PrivacyScalpel: Enhancing LLM Privacy via Interpretable Feature Intervention with Sparse Autoencoders
Ahmed Frikha, Muhammad Reza Ar Razi, Krishna Kanth Nakka, Ricardo Mendes, Xue Jiang, Xuebing Zhou
TL;DR
PrivacyScalpel addresses PII memorization in LLMs by coupling interpretable feature discovery with targeted, low-utility-interference interventions. It identifies PII-rich representations via layer probing, disentangles them with a k-Sparse Autoencoder, and applies either feature ablation or vector steering to suppress leakage while preserving task performance. Empirical results on Gemma2-2b and Llama2-7b show email leakage drops from 5.15% to 0% while maintaining over 99.4% of original utility, outperforming neuron-focused defenses. The approach also yields mechanistic insights into PII memorization, advancing interpretable, privacy-preserving AI deployment for real-world applications.
Abstract
Large Language Models (LLMs) have demonstrated remarkable capabilities in natural language processing but also pose significant privacy risks by memorizing and leaking Personally Identifiable Information (PII).

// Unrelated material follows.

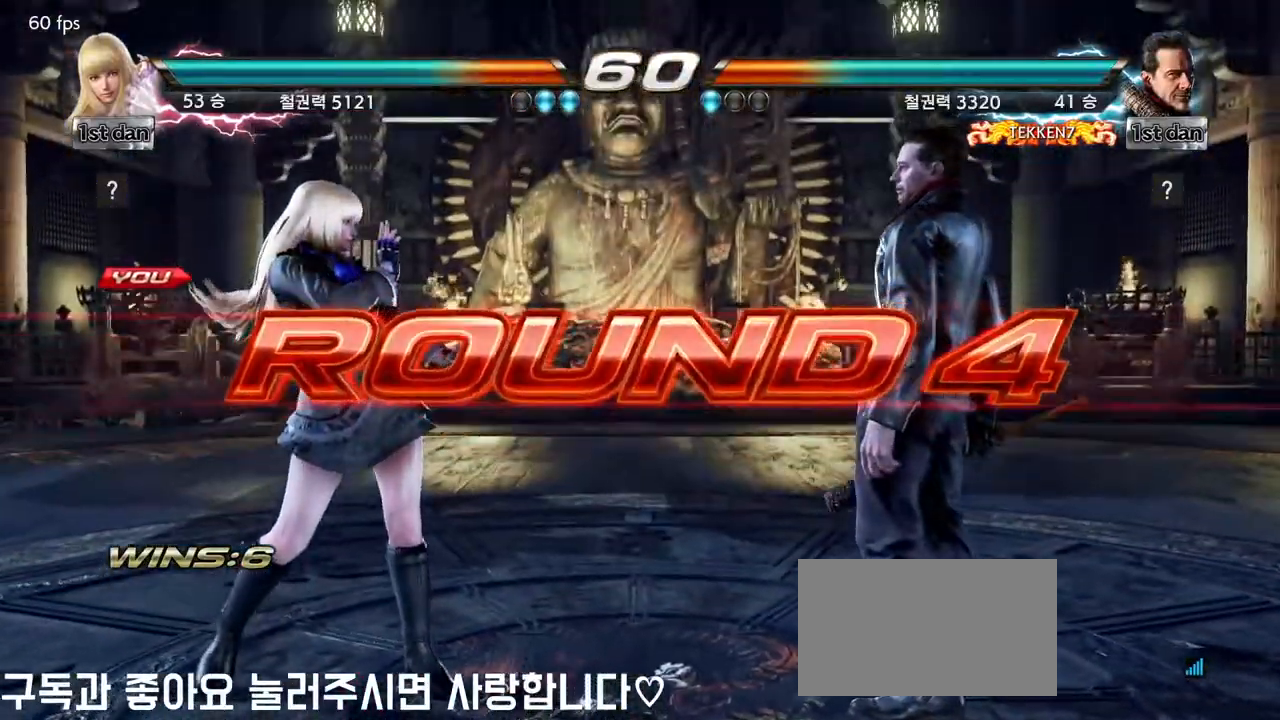
{"dt_ms": 500, "buttons": [], "left_stick": "center", "events": []}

Existing mitigation strategies, such as differential privacy and neuron-level interventions, often degrade model utility or fail to effectively prevent leakage. To address this challenge, we introduce PrivacyScalpel, a novel privacy-preserving framework that leverages LLM interpretability techniques to identify and mitigate PII leakage while maintaining performance. PrivacyScalpel comprises three key steps: (1) Feature Probing, which identifies layers in the model that encode PII-rich representations, (2) Sparse Autoencoding, where a k-Sparse Autoencoder (k-SAE) disentangles and isolates privacy-sensitive features, and (3) Feature-Level Interventions, which employ targeted ablation and vector steering to suppress PII leakage. Our empirical evaluation on Gemma2-2b and Llama2-7b, fine-tuned on the Enron dataset, shows that PrivacyScalpel significantly reduces email leakage from 5.15\% to as low as 0.0\%, while maintaining over 99.4\% of the original model's utility. Notably, our method outperforms neuron-level interventions in privacy-utility trade-offs, demonstrating that acting on sparse, monosemantic features is more effective than manipulating polysemantic neurons. Beyond improving LLM privacy, our approach offers insights into the mechanisms underlying PII memorization, contributing to the broader field of model interpretability and secure AI deployment.